At a glance it may look as if the RSX exceeds Xenos extraordinarily, however, you need to understand that it takes at least three vertices to make a triangle. I'll be the first to admit that math isn't a skill I'm particularly endowed with, but if you want to convert the quoted number of vertices to triangles, you need to divide 1.1 billion by three, the result being 366 million triangles per second. All is not lost for the RSX however; as mentioned above it runs at a higher clock speed, albeit only slightly.

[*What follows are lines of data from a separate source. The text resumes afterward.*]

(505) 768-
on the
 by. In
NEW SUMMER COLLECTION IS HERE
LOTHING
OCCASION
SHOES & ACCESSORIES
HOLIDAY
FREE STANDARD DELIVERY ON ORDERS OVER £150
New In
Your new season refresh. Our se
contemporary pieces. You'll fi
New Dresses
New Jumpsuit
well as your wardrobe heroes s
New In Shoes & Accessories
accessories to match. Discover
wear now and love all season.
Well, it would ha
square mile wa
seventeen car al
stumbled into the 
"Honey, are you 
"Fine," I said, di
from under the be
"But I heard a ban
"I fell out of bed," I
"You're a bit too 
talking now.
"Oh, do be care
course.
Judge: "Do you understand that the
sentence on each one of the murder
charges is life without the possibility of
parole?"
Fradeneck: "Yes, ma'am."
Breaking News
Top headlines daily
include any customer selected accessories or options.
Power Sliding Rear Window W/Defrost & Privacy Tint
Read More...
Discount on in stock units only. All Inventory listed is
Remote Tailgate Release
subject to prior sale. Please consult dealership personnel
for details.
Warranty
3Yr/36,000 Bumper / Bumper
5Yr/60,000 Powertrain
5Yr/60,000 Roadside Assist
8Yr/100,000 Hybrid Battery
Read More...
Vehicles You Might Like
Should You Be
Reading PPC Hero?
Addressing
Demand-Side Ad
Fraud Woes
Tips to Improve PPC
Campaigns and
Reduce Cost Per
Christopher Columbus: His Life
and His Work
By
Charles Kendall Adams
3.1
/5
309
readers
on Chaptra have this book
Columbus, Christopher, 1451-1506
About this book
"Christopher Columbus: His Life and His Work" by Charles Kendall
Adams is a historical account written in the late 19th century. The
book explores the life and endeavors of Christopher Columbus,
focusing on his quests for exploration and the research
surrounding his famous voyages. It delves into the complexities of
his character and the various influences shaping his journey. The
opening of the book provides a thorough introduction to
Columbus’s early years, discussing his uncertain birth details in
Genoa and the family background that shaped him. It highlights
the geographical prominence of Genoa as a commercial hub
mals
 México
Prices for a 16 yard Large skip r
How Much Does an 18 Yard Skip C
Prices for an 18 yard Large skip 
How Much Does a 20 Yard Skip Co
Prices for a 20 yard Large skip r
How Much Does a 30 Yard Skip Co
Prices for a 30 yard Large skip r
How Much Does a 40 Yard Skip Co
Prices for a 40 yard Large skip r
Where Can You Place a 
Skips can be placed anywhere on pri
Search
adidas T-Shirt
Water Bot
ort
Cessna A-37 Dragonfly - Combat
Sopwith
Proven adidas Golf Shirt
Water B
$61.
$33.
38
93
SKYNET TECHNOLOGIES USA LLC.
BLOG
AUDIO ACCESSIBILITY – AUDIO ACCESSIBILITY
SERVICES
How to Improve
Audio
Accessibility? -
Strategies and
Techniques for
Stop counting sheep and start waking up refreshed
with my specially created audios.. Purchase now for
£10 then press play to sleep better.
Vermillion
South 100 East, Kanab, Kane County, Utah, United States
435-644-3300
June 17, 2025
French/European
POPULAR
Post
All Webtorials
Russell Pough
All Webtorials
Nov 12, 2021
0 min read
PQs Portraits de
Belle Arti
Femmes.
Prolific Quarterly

Another benchmark for a GPU is shader performance, and here Sony does excel with just under 75 billions shader operations per second. This is almost double the 48 billion that the Xbox 360 can handle. Add that to the fact that just the RSX GPU alone has a calculation rate of 1.8 TFLOPS compared to the overall rate of the whole Xbox 360 system of one TFLOPS. Overall system performance of the PS3 is two TFLOPS, double the Xbox 360 and around 100 times faster than the PS2.
The RSX will also handle the unconfirmed but possible 8 channel audio processing and provide native support for Dolby Digital 5.1, DTS (Digital Theatre System) and LPCM (Linear Pulse Code Modularization). DTS has been around for some time and is used to synchronize movie images with sound. LCPM is a digital audio format that converts analog sounds to digital without any compression, and is used primarily for concerts or musicals where the sound quality is of extreme importance.
The PlayStation Three was originally set for launch at the start of this year's second quarter, but Sony set it back to midway through the final quarter (and just in time for Christmas!) because the Blu-ray technology it will be using will not be released until June. Blu-ray, for those that don't know, uses a blue laser with a substantially shorter wavelength (405nm) than the DVD red laser (650nm) to read and write more information in the same amount of space. The technology is more expensive to produce than its main rival HD DVD, but also has more capacity per layer. This may be a contributing factor in the higher cost of the PS3.
Because the single Blu-ray optical pick-up can read data from all three formats (CD, DVD and BD), the PlayStation Three will be fully backwards compatible with game media from both the original PlayStation and PS2. There have been some concerns over whether the copy-protection scheme used in the Blu-ray format will interfere with viewing the games in pure high-definition mode, but fortunately it seems that gamers will be able to enjoy high-def' games over any HD-capable connection from the devices multi av-out or HDMI-out ports.